*SOURCE MATERIAL:*
■ ■ ■ ■ ■

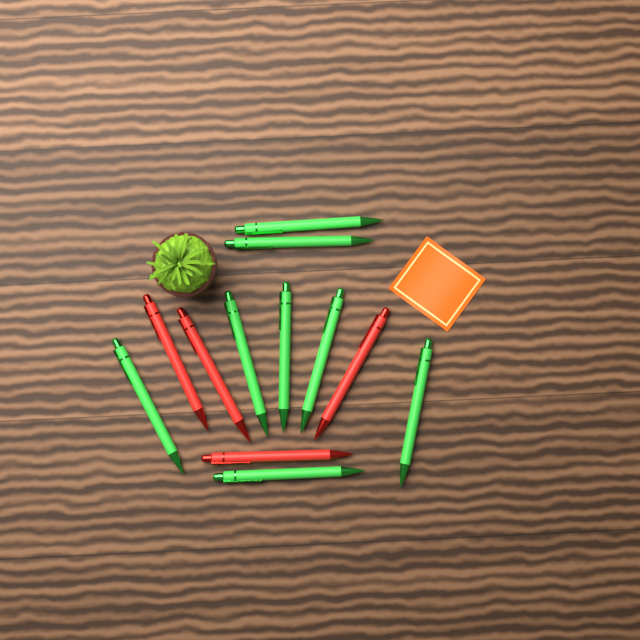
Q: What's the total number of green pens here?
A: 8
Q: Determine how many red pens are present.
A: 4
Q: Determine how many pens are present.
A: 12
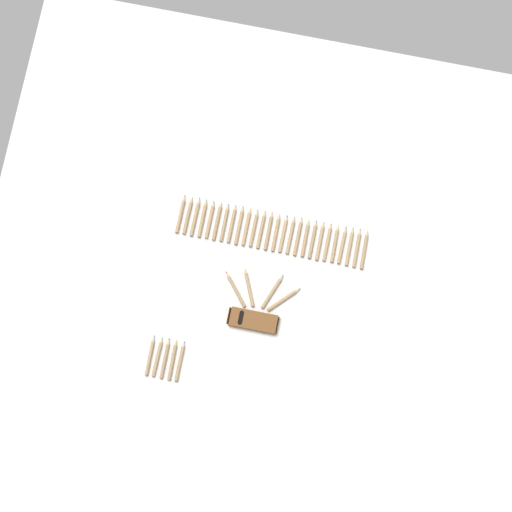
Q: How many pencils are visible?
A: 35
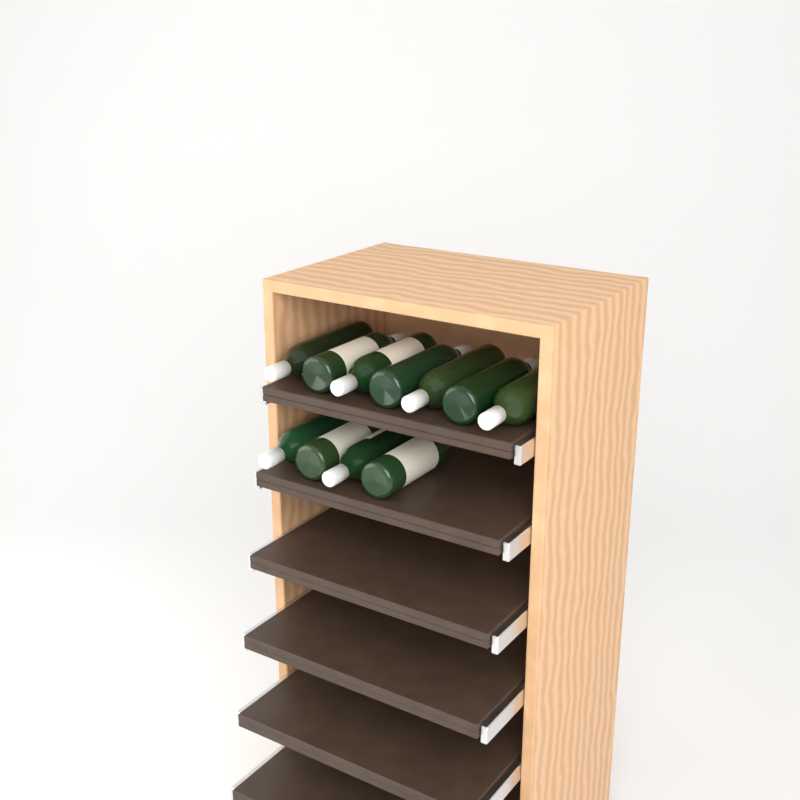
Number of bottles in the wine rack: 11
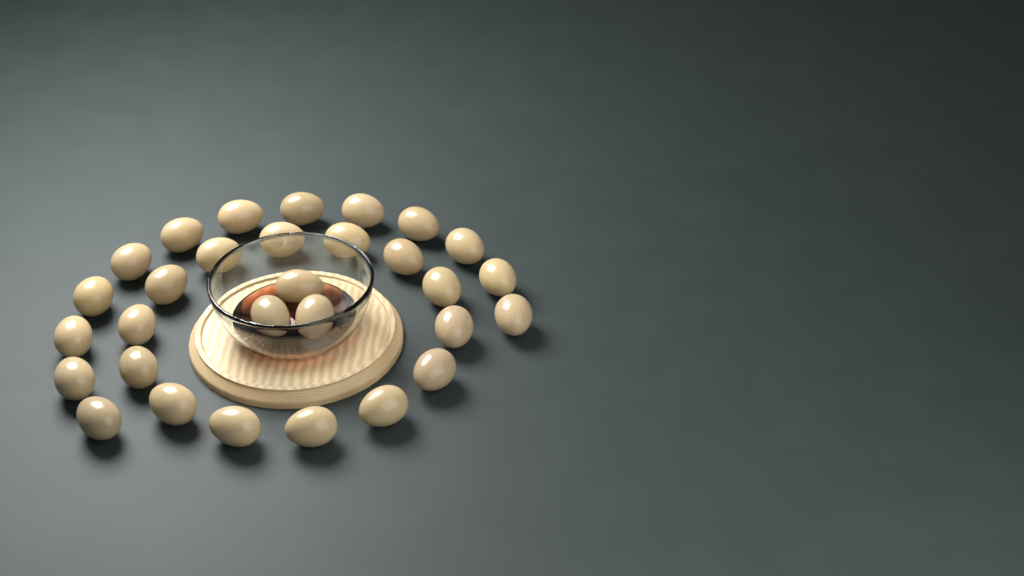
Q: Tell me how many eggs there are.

■ ■ ■ ■ ■

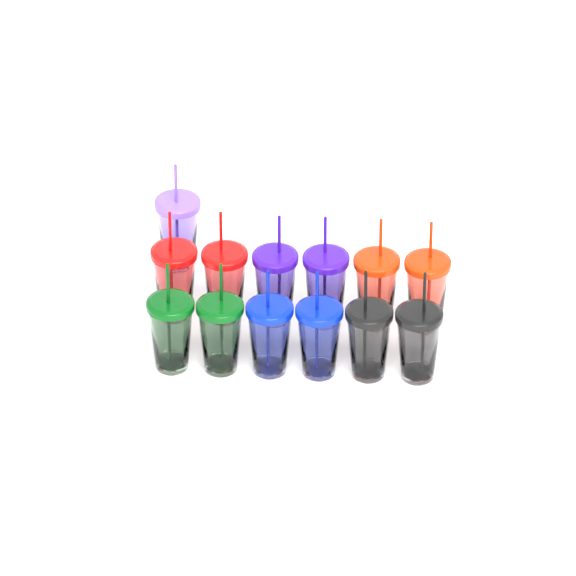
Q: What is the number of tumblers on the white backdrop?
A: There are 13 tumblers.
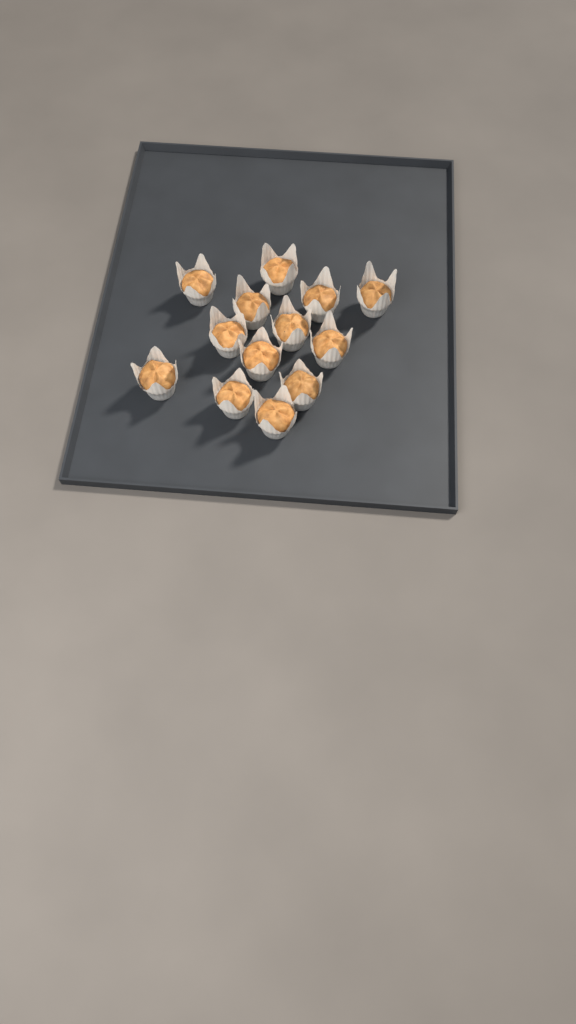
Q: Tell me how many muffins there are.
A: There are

■ ■ ■ ■ ■

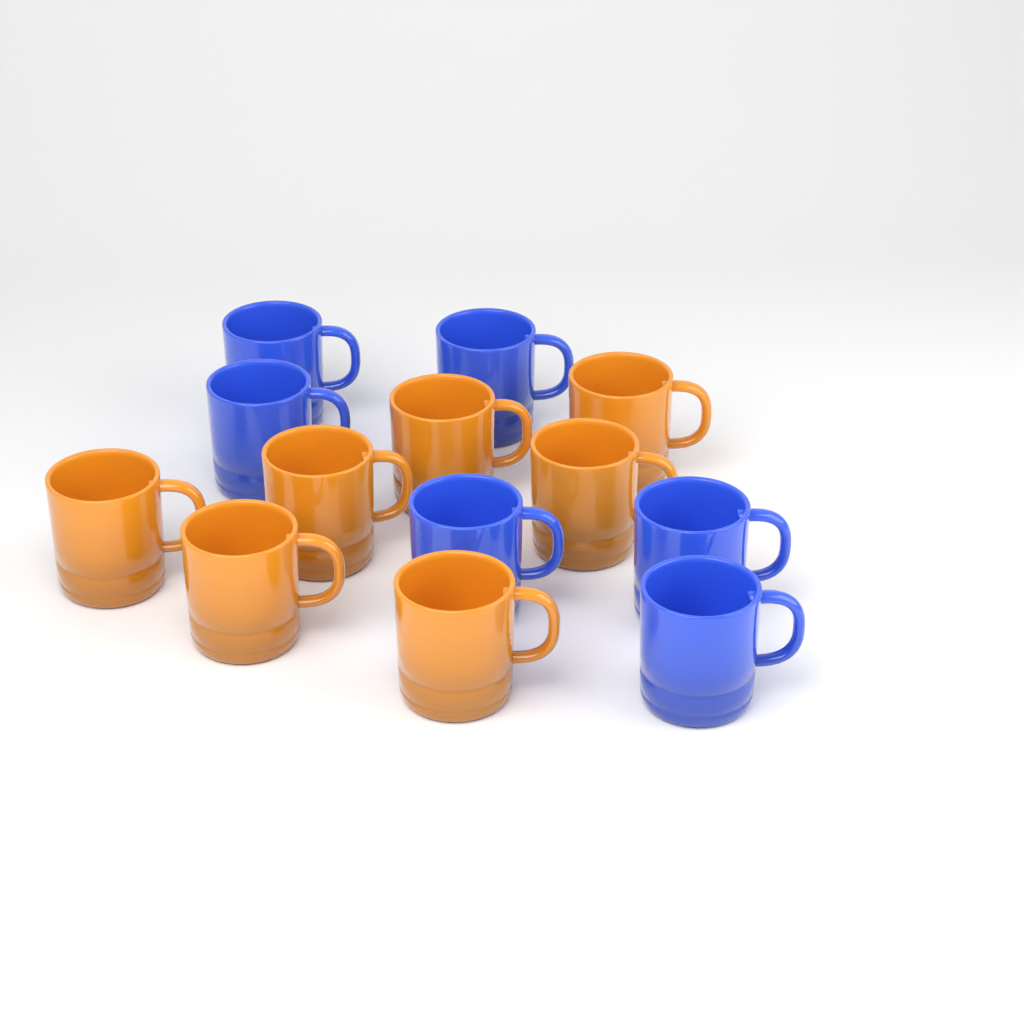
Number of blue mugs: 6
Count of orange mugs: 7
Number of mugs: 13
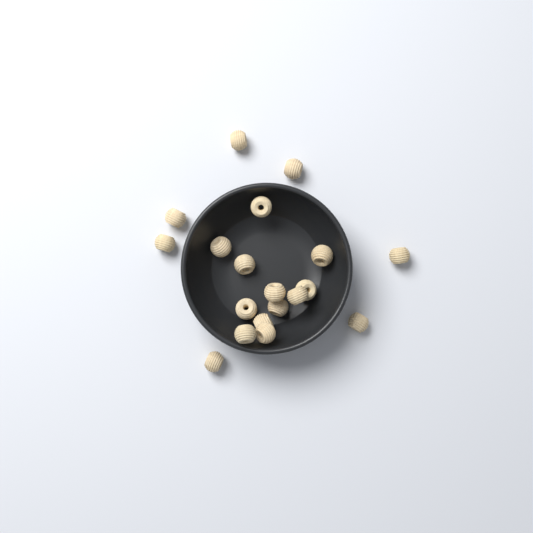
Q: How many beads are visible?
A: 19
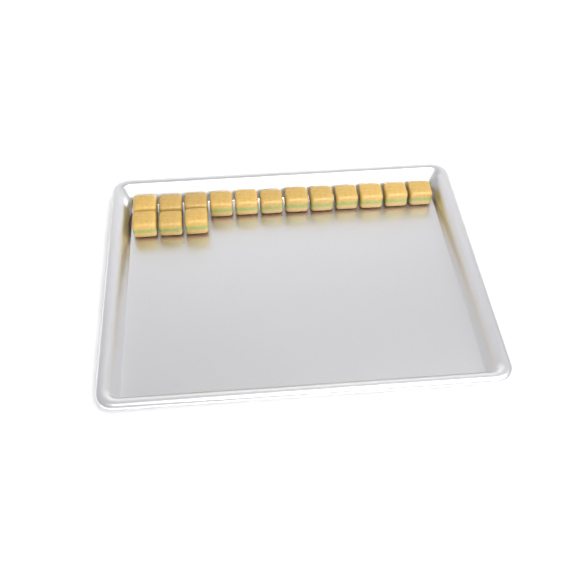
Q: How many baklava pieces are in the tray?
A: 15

■ ■ ■ ■ ■

*YOUR INSTRUCTIONS:* Reproduce word for word the lines from the one containing "Q: What's the" through the one containing "Number of bottles in the wine rack: 11", including both of those lines. Omit the pictures.

*OUTPUT OF THE TASK:*
Q: What's the total number of green pens here?
A: 8
Q: Determine how many red pens are present.
A: 4
Q: Determine how many pens are present.
A: 12
Q: How many pencils are visible?
A: 35
Number of bottles in the wine rack: 11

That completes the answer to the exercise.